Symbolbild. (Bild: Jan Dommerholt/Unsplash)

Hintergrundbericht

Stei­gende Aus­tritts­zah­len – wie rea­giert die Kirche?

Die mar­kant gestie­ge­nen Aus­tritts­zah­len rücken die Frage in den Vor­der­grund, wie die Kir­che gene­rell mit aus­tritts­wil­li­gen und aus­ge­tre­te­nen Per­so­nen umgeht. «swiss​-cath​.ch» hat sich bei den Deutsch­schwei­zer Bis­tü­mern erkun­digt, wel­che Kon­se­quen­zen mit einem Aus­tritt ver­bun­den sind.

Alles begann im April 2010. Als Stefan Amrein aus Sursee aus der Kirche austreten wollte, bestand der damalige Ortspfarrer zuvor auf einem persönlichen Gespräch. Für Stefan Amrein war dies der Auslöser, um eine Plattform für den «einfachen und unbürokratischen Austritt» zu gründen. Die Plattform nennt sich «Kirchenaustritt Schweiz» und ist inzwischen unter der Nummer CHE-478.293 als gemeinnütziger Verein im Handelsregister eingetragen. Sie hat sich im Laufe der Zeit überregional als professionelle Plattform für Kirchenaustritte etabliert. Wobei: Eine kirchenfeindliche Stossrichtung lässt sich auf den ersten Blick nicht ausmachen. Eigens wird festgehalten, nicht für Kirchenaustritte weibeln zu wollen. Unter dem Stichwort «Keine Mission» heisst es: «Es ist ausdrücklich nicht das Ziel des Vereins, möglichst viele Personen zum Kirchenaustritt zu bewegen. Jede Person soll selber über seine Konfession und seinen Glauben entscheiden, ohne externe Missionierung.» In der Rubrikenleiste findet sich sogar das Stichwort «Wiedereintritt».
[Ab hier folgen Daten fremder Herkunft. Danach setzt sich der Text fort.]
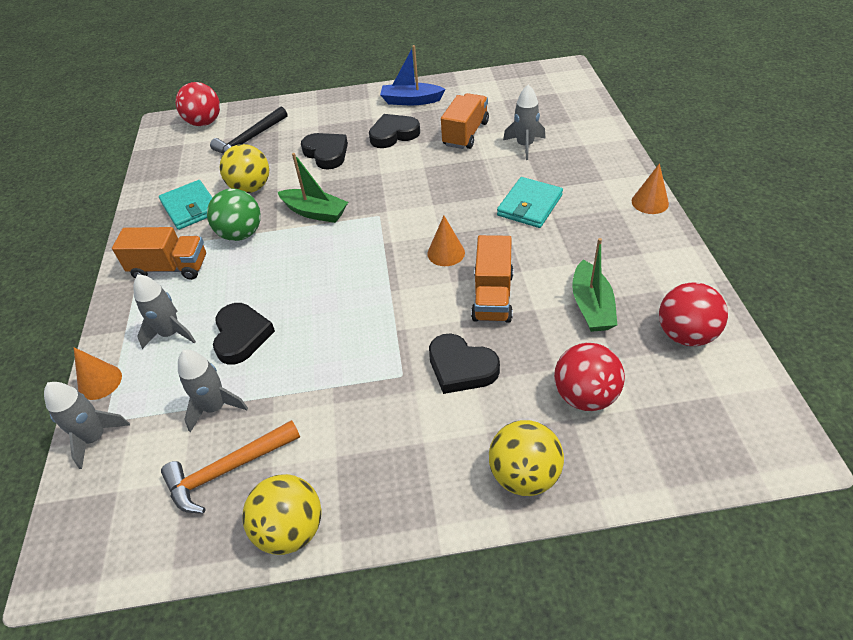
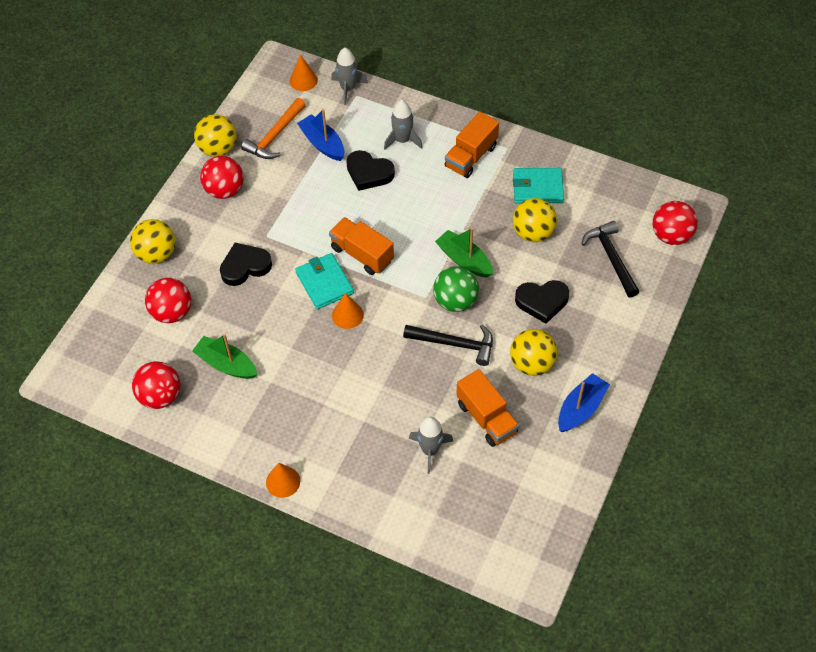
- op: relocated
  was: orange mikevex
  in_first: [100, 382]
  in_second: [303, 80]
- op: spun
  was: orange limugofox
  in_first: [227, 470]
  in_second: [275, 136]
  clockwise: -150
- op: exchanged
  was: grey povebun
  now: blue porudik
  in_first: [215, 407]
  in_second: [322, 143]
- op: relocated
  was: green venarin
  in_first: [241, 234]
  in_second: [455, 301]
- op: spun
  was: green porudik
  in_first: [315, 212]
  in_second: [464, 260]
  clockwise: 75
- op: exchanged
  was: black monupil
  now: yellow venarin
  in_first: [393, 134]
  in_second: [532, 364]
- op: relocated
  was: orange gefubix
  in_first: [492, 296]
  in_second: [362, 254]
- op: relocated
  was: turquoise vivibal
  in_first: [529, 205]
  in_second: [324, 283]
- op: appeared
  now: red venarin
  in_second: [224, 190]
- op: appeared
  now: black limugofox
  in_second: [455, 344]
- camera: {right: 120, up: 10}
Richtig viel zu tun bekam der Gründer und Präsident des Vereins «Kirchenaustritt Schweiz» im Gefolge der am 12. September 2023 publizierten Pilotstudie, die eine Zahl von 1002 sexuellen Missbrauchsfällen im Umfeld der Katholischen Kirche geltend machte, ohne diese aber – von wenigen Fallbeispielen abgesehen – zu dokumentieren.
«Auf unser Gratisformular für den Kirchenaustritt verzeichneten wir in den letzten Tagen bis zu zehn Mal höhere Zugriffszahlen als sonst», liess Stefan Amrein nur wenige Tage nach der Veröffentlichung gegenüber der «Luzerner Zeitung» verlauten. Ob das Geschäft im gleichen Tempo weitergeht, ist allerdings wenig wahrscheinlich. Aktuell, d. h. am 1. Dezember ist auf der Homepage des Vereins eine Art «Black Friday-Angebot» aufgeschaltet. Es gilt bis zum 31. Dezember. Wer zugreift, bezahlt für ein pfannenfertiges Kirchenaustrittsgesuch nur 29 Franken. Ist der Betrag überwiesen, gilt: «Nur noch unterschreiben und absenden.»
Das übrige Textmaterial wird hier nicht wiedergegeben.